Par Nadir Kadi
Le secrétaire général du Parti socialiste des travailleurs (PST) a, officiellement, réagi suite aux poursuites judiciaires engagées contre le mouvement à la demande du ministère de l’Intérieur. Mahmoud Rachidi, en mettant en avant la «menace de suspension» du PST, a ainsi fait savoir, dans une déclaration diffusée hier sur la page officielle Facebook du parti d’extrême gauche, que le PST «fait face à la répression». Le responsable, après avoir rappelé que le PST est agréé depuis 1989 et avoir longuement partagé le point de vue du mouvement, ajoute que le PST s’était mis en conformité avec la loi dès son congrès extraordinaire du 24 avril dernier.

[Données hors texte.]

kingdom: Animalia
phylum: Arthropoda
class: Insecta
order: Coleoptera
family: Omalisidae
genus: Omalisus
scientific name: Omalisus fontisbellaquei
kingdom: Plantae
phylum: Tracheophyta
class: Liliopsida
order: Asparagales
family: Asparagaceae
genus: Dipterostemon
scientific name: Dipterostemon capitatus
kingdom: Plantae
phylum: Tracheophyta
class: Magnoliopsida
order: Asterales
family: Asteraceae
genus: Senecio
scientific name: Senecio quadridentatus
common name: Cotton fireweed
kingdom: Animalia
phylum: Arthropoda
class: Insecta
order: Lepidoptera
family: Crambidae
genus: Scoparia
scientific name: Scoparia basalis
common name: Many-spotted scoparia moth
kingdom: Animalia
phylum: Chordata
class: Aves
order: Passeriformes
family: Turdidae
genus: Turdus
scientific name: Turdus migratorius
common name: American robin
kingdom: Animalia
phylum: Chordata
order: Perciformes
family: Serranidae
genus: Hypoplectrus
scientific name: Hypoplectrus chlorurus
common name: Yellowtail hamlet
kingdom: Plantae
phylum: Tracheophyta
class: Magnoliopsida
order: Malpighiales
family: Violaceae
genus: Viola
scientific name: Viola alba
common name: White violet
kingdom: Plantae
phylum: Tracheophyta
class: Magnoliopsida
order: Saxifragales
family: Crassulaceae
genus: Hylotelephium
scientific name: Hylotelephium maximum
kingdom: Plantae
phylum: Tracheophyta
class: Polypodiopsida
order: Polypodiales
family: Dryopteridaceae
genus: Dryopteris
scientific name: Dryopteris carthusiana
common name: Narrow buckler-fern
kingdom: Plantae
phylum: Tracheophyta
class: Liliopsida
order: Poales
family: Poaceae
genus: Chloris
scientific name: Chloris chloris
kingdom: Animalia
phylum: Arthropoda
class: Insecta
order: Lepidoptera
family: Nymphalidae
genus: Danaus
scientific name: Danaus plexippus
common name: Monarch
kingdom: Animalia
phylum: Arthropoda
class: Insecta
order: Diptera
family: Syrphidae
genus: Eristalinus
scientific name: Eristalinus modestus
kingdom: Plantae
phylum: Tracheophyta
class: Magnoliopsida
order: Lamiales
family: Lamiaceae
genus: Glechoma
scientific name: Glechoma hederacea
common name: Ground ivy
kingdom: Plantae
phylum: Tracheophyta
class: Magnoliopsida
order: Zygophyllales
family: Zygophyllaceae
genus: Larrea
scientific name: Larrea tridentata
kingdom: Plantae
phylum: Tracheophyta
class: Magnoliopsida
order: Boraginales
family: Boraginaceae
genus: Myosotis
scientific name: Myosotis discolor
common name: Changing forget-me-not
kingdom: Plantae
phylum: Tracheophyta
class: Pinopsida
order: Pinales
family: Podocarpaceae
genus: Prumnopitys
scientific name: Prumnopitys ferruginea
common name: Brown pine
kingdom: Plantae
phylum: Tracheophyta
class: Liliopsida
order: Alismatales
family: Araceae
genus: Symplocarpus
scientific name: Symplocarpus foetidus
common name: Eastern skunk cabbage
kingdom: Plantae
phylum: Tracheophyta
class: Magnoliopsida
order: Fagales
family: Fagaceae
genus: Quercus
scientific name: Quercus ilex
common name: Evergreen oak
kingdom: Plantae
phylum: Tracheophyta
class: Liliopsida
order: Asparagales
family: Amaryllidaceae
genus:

En ce sens, rappelant que l’origine du «différend» remonte au «11 avril dernier (…) le ministère de l’Intérieur nous a demandé, par huissier de justice, de nous mettre en conformité dans un délai de 15 jours» avec les articles 66 et 67 de la loi sur les partis politiques. Mahmoud Rachidi explique ainsi que le PST s’est plié aux demandes, bien qu’il s’oppose à l’esprit de cette loi : «Pour nous, cette loi n’est pas démocratique parce qu’elle impose que les autorités contrôlent les partis politiques dans leur organisation (…) alors que nous estimons que le fonctionnement d’un parti concerne ses militants.»
Le responsable souligne que le PST a réussi «durant le délai de 15 jours» à remplir les demandes de la loi. Les documents qui le prouvent n’auraient cependant pas été «reçus» par le ministre de l’Intérieur : «Le délai était du 11 au 26 avril inclus (…) le 21 avril, nous avons répondu par écrit en stipulant que nous remplirons toutes les conditions légales dont les articles 66 et 67, mais aussi l’article 15 de nos statuts. Cependant, la lettre que nous leur avons adressée par huissier de justice n’a pas été reçue (…) L’huissier l’a donc envoyée par courrier recommandé le 21 avril. Nous avons le P-V.» Et le 24 avril, ajoute Mahmoud Rachidi, «nous avons organisé notre congrès extraordinaire (…) Nous avons fait notre rapport politique, notre rapport financier et le vote à bulletins secrets pour l’élection de la nouvelle direction. Mais le 25 avril, soit le quatorzième jour du délai de 15 jours, le ministère n’a pas souhaité prendre les documents qui prouvent la conformité qu’il nous a demandée. Le même jour l’huissier les a donc envoyés par courrier recommandé».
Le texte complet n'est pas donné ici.